Most side-effects after vaccination are mild, and include:

  • Pain, swelling or redness around the vaccination site.
  • Mild fever.
  • Headache.
  • Chills.
  • Fatigue.
  • Muscle and joint aches.

In extremely rare cases (e.g., one or two vaccinated people out of a million), severe allergic reactions are possible.

Concerned about what a certain vaccine contains? Check out Vaccines.gov for some answers to a list of common questions about the ingredients found in vaccines, or read up on Vaccine Information Statements (VISs) online provided by the CDC.

So what immunizations do you need?

As an adult, there are immunizations you can get for protection against a variety of diseases, such as seasonal influenza (flu), shingles, tetanus, diphtheria and human papillomavirus among others. Getting vaccinated as an adult is particularly important if you have a chronic health condition or a weakened immune system.

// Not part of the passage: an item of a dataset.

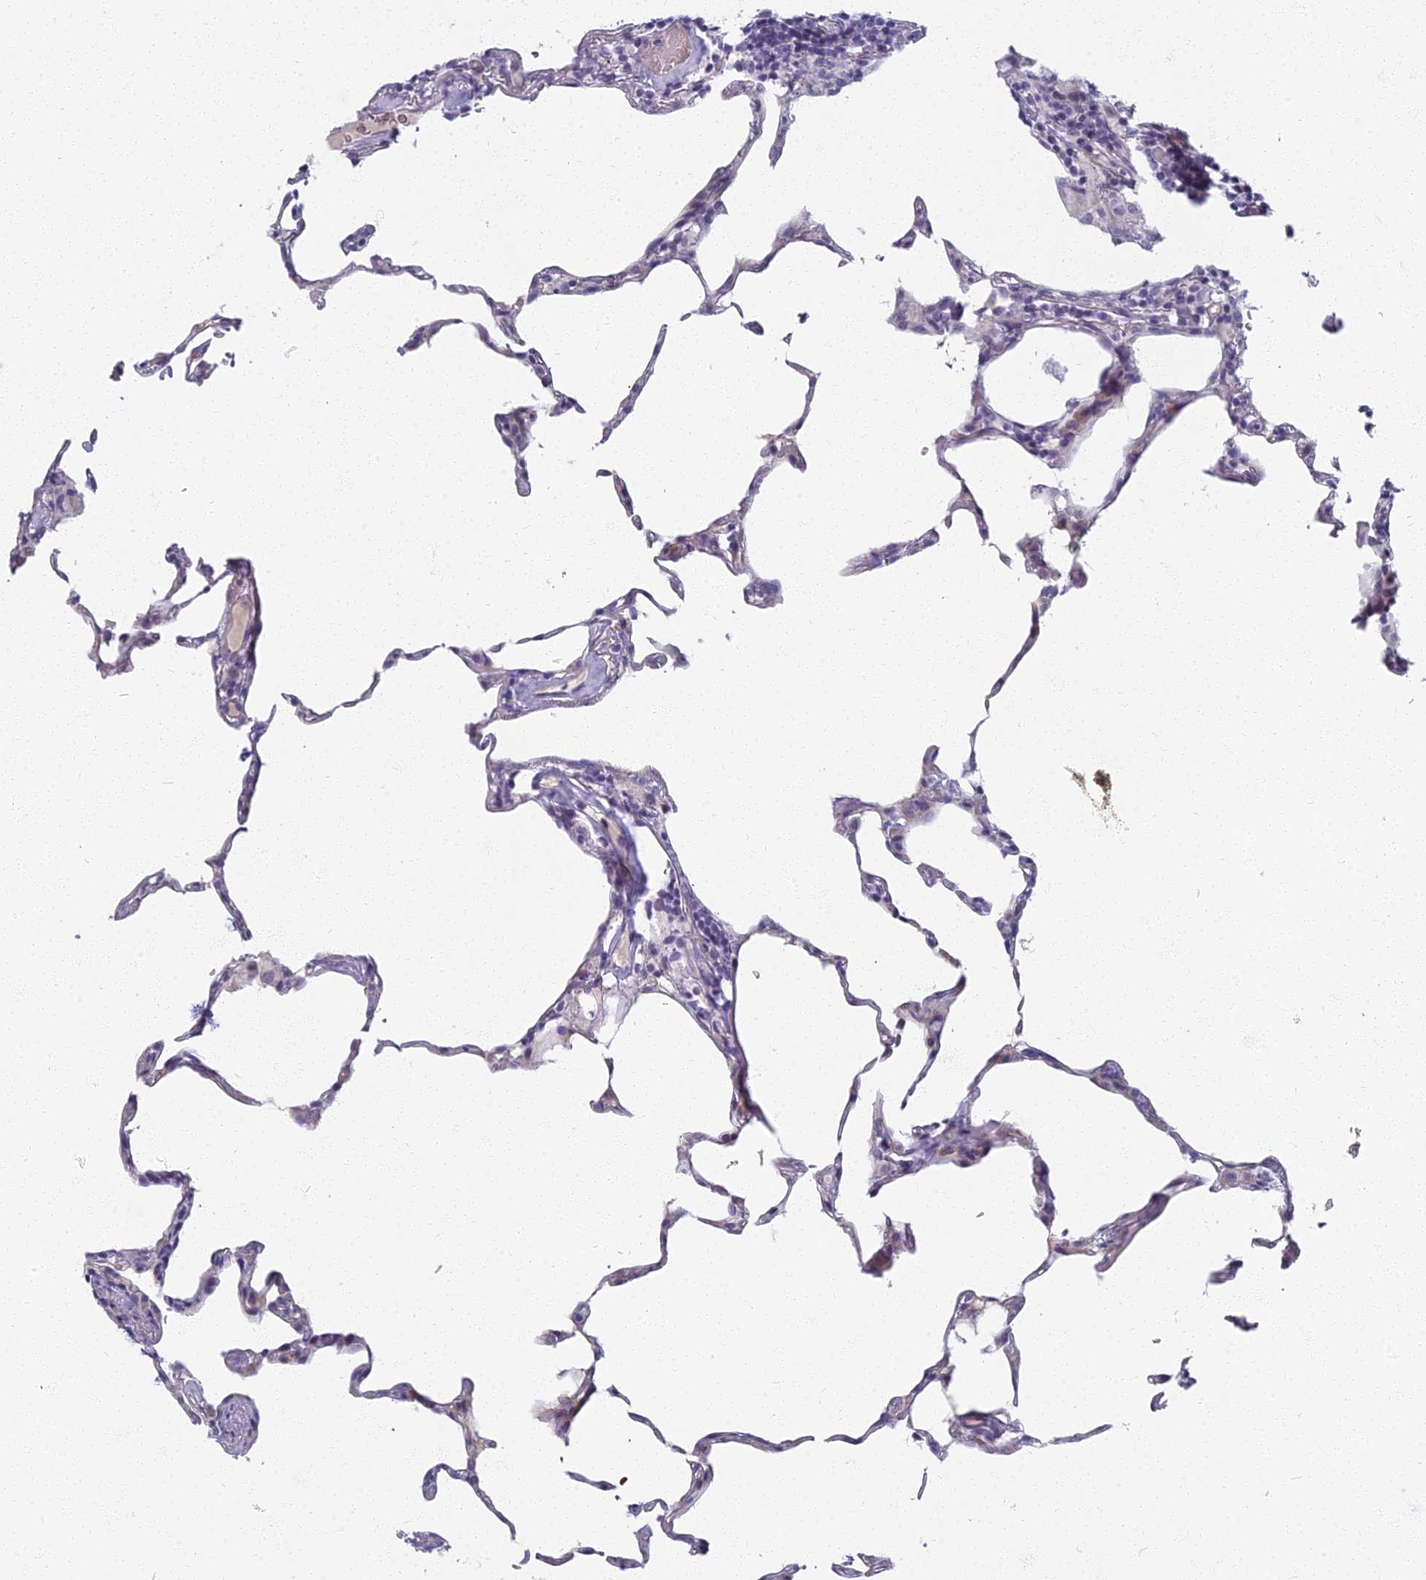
{"staining": {"intensity": "negative", "quantity": "none", "location": "none"}, "tissue": "lung", "cell_type": "Alveolar cells", "image_type": "normal", "snomed": [{"axis": "morphology", "description": "Normal tissue, NOS"}, {"axis": "topography", "description": "Lung"}], "caption": "Alveolar cells show no significant positivity in benign lung. Brightfield microscopy of immunohistochemistry stained with DAB (brown) and hematoxylin (blue), captured at high magnification.", "gene": "ARL15", "patient": {"sex": "female", "age": 57}}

To find out what vaccines you might need, ask your doctor. Depending on your health and various other factors, you may not be eligible for certain vaccines. Bring your vaccination record with you, and don’t hesitate to ask questions. Be sure to tell your doctor if you have any allergies, if you’re sick, if you’ve had a serious reaction to a past vaccine and if you are pregnant or planning on being pregnant.

For more on what vaccines you might need, take the CDC’s online quiz, and view easy-to-read recommended vaccines according to age by consulting the CDC’s online schedules.